» TASK
Quote each of the lines below word for word, keeping their order. Leave the pictures out of your answer.

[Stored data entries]
== Segment start ==

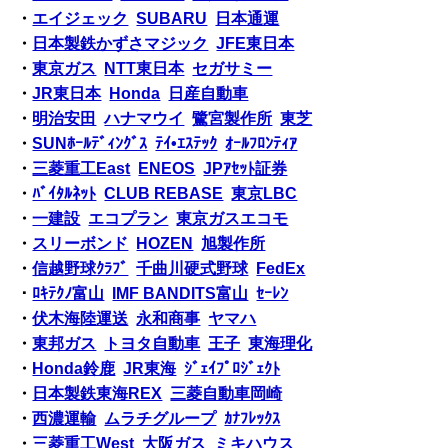
・
エイジェック
SUBARU
日本通運
・
日本製鉄かずさマジック
JFE東日本
・
東京ガス
NTT東日本
セガサミー
・
JR東日本
Honda
日産自動車
・
明治安田
ハナマウイ
鷺宮製作所
東芝
・
SUNﾎｰﾙﾃﾞｨﾝｸﾞｽ
ﾃｲ•ｴｽﾃｯｸ
ｵｰﾙﾌﾛﾝﾃｨｱ
・
三菱重工East
ENEOS
JPｱｾｯﾄ証券
・
ﾊﾞｲﾀﾙﾈｯﾄ
CLUB REBASE
東京LBC
・
一建設
エコプラン
東京ガスエコモ
・
スリーボンド
HOZEN
旭製作所
・
信越野球ｸﾗﾌﾞ
千曲川硬式野球
FedEx
・
ﾛｷﾃｸﾉ富山
IMF BANDITS富山
ｾｰﾚﾝ
・
伏木海陸運送
永和商事
ヤマハ
・
東邦ガス
トヨタ自動車
王子
東海理化
・
Honda鈴鹿
JR東海
ｼﾞｪｲﾌﾟﾛｼﾞｪｸﾄ
・
日本製鉄東海REX
三菱自動車岡崎
・
西濃運輸
ムラチグループ
ｶﾅﾌﾚｯｸｽ
・
三菱重工West
大阪ガス
ミキハウス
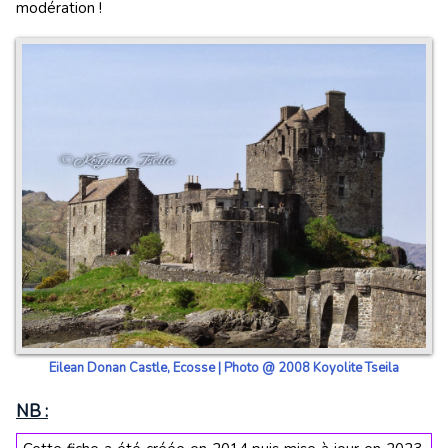
modération !
Eilean Donan Castle, Ecosse | Photo @ 2008 Koyolite Tseila
NB :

== Segment end ==

» SOLVED EXERCISE
・
エイジェック
SUBARU
日本通運
・
日本製鉄かずさマジック
JFE東日本
・
東京ガス
NTT東日本
セガサミー
・
JR東日本
Honda
日産自動車
・
明治安田
ハナマウイ
鷺宮製作所
東芝
・
SUNﾎｰﾙﾃﾞｨﾝｸﾞｽ
ﾃｲ•ｴｽﾃｯｸ
ｵｰﾙﾌﾛﾝﾃｨｱ
・
三菱重工East
ENEOS
JPｱｾｯﾄ証券
・
ﾊﾞｲﾀﾙﾈｯﾄ
CLUB REBASE
東京LBC
・
一建設
エコプラン
東京ガスエコモ
・
スリーボンド
HOZEN
旭製作所
・
信越野球ｸﾗﾌﾞ
千曲川硬式野球
FedEx
・
ﾛｷﾃｸﾉ富山
IMF BANDITS富山
ｾｰﾚﾝ
・
伏木海陸運送
永和商事
ヤマハ
・
東邦ガス
トヨタ自動車
王子
東海理化
・
Honda鈴鹿
JR東海
ｼﾞｪｲﾌﾟﾛｼﾞｪｸﾄ
・
日本製鉄東海REX
三菱自動車岡崎
・
西濃運輸
ムラチグループ
ｶﾅﾌﾚｯｸｽ
・
三菱重工West
大阪ガス
ミキハウス
modération !
Eilean Donan Castle, Ecosse | Photo @ 2008 Koyolite Tseila
NB :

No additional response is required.